### SUPPLIED RECORDS

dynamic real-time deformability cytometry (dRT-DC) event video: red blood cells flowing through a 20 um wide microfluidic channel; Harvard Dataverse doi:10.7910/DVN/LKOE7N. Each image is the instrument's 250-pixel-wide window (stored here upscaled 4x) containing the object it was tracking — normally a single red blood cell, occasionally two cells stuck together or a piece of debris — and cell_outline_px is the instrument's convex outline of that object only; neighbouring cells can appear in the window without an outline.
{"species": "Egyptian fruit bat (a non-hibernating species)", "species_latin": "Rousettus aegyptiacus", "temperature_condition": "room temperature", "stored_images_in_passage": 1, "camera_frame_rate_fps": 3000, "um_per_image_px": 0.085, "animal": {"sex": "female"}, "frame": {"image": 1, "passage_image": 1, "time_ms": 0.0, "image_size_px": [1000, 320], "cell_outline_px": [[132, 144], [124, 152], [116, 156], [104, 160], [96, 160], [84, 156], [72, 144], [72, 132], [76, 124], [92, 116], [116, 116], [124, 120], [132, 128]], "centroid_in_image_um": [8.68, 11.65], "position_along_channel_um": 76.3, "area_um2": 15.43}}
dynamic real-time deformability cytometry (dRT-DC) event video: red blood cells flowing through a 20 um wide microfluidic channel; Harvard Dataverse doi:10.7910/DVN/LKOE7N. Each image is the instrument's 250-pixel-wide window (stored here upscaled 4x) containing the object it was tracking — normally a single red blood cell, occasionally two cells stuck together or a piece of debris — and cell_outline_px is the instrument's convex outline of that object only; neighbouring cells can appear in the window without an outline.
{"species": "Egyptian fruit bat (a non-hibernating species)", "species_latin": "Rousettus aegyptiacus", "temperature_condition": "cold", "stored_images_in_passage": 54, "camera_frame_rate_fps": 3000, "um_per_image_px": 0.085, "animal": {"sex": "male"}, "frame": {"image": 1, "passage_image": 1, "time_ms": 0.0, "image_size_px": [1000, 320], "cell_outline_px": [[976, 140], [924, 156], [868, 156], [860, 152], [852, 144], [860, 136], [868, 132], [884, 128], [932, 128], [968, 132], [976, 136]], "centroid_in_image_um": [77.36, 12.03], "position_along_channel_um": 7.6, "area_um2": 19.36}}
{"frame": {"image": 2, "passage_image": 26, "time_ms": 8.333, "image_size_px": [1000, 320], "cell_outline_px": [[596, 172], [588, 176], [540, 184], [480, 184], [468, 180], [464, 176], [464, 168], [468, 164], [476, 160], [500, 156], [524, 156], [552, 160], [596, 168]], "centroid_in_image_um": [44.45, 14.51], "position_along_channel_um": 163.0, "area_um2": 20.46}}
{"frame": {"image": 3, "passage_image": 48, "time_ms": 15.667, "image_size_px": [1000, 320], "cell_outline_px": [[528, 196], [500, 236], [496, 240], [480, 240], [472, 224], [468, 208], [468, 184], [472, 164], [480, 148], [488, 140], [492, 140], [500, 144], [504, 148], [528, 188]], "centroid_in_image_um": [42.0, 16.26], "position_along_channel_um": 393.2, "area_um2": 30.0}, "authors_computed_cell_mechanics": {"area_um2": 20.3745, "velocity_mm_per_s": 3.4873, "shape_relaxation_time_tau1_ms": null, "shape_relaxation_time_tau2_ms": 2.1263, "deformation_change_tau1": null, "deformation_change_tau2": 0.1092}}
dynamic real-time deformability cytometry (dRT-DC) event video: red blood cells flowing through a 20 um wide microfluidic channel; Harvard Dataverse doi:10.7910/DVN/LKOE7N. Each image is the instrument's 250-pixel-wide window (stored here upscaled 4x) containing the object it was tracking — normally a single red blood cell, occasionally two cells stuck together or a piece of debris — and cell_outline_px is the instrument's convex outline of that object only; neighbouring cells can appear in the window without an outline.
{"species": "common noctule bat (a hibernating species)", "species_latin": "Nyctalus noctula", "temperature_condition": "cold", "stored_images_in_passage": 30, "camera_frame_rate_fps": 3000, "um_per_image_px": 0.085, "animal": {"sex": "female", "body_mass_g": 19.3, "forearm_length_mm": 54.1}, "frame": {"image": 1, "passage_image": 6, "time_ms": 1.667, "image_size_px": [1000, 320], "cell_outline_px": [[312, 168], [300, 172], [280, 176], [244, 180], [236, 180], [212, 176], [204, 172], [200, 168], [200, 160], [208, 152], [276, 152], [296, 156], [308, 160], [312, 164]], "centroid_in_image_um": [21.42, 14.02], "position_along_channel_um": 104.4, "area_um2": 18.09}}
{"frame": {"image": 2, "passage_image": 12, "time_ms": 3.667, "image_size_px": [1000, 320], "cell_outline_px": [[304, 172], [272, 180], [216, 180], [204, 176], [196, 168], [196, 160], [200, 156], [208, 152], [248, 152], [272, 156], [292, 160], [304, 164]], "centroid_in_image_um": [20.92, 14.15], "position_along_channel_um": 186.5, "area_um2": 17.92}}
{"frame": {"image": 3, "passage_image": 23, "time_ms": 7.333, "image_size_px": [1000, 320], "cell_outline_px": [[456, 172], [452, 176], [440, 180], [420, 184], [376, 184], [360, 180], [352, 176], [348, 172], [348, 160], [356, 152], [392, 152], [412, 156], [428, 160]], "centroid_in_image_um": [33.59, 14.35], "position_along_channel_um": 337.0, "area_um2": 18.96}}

######

# [SHORT PROBLEM]
Print back all the lines verbatim.

# [THE REPLY]
dynamic real-time deformability cytometry (dRT-DC) event video: red blood cells flowing through a 20 um wide microfluidic channel; Harvard Dataverse doi:10.7910/DVN/LKOE7N. Each image is the instrument's 250-pixel-wide window (stored here upscaled 4x) containing the object it was tracking — normally a single red blood cell, occasionally two cells stuck together or a piece of debris — and cell_outline_px is the instrument's convex outline of that object only; neighbouring cells can appear in the window without an outline.
{"species": "Egyptian fruit bat (a non-hibernating species)", "species_latin": "Rousettus aegyptiacus", "temperature_condition": "room temperature", "stored_images_in_passage": 1, "camera_frame_rate_fps": 3000, "um_per_image_px": 0.085, "animal": {"sex": "female"}, "frame": {"image": 1, "passage_image": 1, "time_ms": 0.0, "image_size_px": [1000, 320], "cell_outline_px": [[132, 144], [124, 152], [116, 156], [104, 160], [96, 160], [84, 156], [72, 144], [72, 132], [76, 124], [92, 116], [116, 116], [124, 120], [132, 128]], "centroid_in_image_um": [8.68, 11.65], "position_along_channel_um": 76.3, "area_um2": 15.43}}
dynamic real-time deformability cytometry (dRT-DC) event video: red blood cells flowing through a 20 um wide microfluidic channel; Harvard Dataverse doi:10.7910/DVN/LKOE7N. Each image is the instrument's 250-pixel-wide window (stored here upscaled 4x) containing the object it was tracking — normally a single red blood cell, occasionally two cells stuck together or a piece of debris — and cell_outline_px is the instrument's convex outline of that object only; neighbouring cells can appear in the window without an outline.
{"species": "Egyptian fruit bat (a non-hibernating species)", "species_latin": "Rousettus aegyptiacus", "temperature_condition": "cold", "stored_images_in_passage": 54, "camera_frame_rate_fps": 3000, "um_per_image_px": 0.085, "animal": {"sex": "male"}, "frame": {"image": 1, "passage_image": 1, "time_ms": 0.0, "image_size_px": [1000, 320], "cell_outline_px": [[976, 140], [924, 156], [868, 156], [860, 152], [852, 144], [860, 136], [868, 132], [884, 128], [932, 128], [968, 132], [976, 136]], "centroid_in_image_um": [77.36, 12.03], "position_along_channel_um": 7.6, "area_um2": 19.36}}
{"frame": {"image": 2, "passage_image": 26, "time_ms": 8.333, "image_size_px": [1000, 320], "cell_outline_px": [[596, 172], [588, 176], [540, 184], [480, 184], [468, 180], [464, 176], [464, 168], [468, 164], [476, 160], [500, 156], [524, 156], [552, 160], [596, 168]], "centroid_in_image_um": [44.45, 14.51], "position_along_channel_um": 163.0, "area_um2": 20.46}}
{"frame": {"image": 3, "passage_image": 48, "time_ms": 15.667, "image_size_px": [1000, 320], "cell_outline_px": [[528, 196], [500, 236], [496, 240], [480, 240], [472, 224], [468, 208], [468, 184], [472, 164], [480, 148], [488, 140], [492, 140], [500, 144], [504, 148], [528, 188]], "centroid_in_image_um": [42.0, 16.26], "position_along_channel_um": 393.2, "area_um2": 30.0}, "authors_computed_cell_mechanics": {"area_um2": 20.3745, "velocity_mm_per_s": 3.4873, "shape_relaxation_time_tau1_ms": null, "shape_relaxation_time_tau2_ms": 2.1263, "deformation_change_tau1": null, "deformation_change_tau2": 0.1092}}
dynamic real-time deformability cytometry (dRT-DC) event video: red blood cells flowing through a 20 um wide microfluidic channel; Harvard Dataverse doi:10.7910/DVN/LKOE7N. Each image is the instrument's 250-pixel-wide window (stored here upscaled 4x) containing the object it was tracking — normally a single red blood cell, occasionally two cells stuck together or a piece of debris — and cell_outline_px is the instrument's convex outline of that object only; neighbouring cells can appear in the window without an outline.
{"species": "common noctule bat (a hibernating species)", "species_latin": "Nyctalus noctula", "temperature_condition": "cold", "stored_images_in_passage": 30, "camera_frame_rate_fps": 3000, "um_per_image_px": 0.085, "animal": {"sex": "female", "body_mass_g": 19.3, "forearm_length_mm": 54.1}, "frame": {"image": 1, "passage_image": 6, "time_ms": 1.667, "image_size_px": [1000, 320], "cell_outline_px": [[312, 168], [300, 172], [280, 176], [244, 180], [236, 180], [212, 176], [204, 172], [200, 168], [200, 160], [208, 152], [276, 152], [296, 156], [308, 160], [312, 164]], "centroid_in_image_um": [21.42, 14.02], "position_along_channel_um": 104.4, "area_um2": 18.09}}
{"frame": {"image": 2, "passage_image": 12, "time_ms": 3.667, "image_size_px": [1000, 320], "cell_outline_px": [[304, 172], [272, 180], [216, 180], [204, 176], [196, 168], [196, 160], [200, 156], [208, 152], [248, 152], [272, 156], [292, 160], [304, 164]], "centroid_in_image_um": [20.92, 14.15], "position_along_channel_um": 186.5, "area_um2": 17.92}}
{"frame": {"image": 3, "passage_image": 23, "time_ms": 7.333, "image_size_px": [1000, 320], "cell_outline_px": [[456, 172], [452, 176], [440, 180], [420, 184], [376, 184], [360, 180], [352, 176], [348, 172], [348, 160], [356, 152], [392, 152], [412, 156], [428, 160]], "centroid_in_image_um": [33.59, 14.35], "position_along_channel_um": 337.0, "area_um2": 18.96}}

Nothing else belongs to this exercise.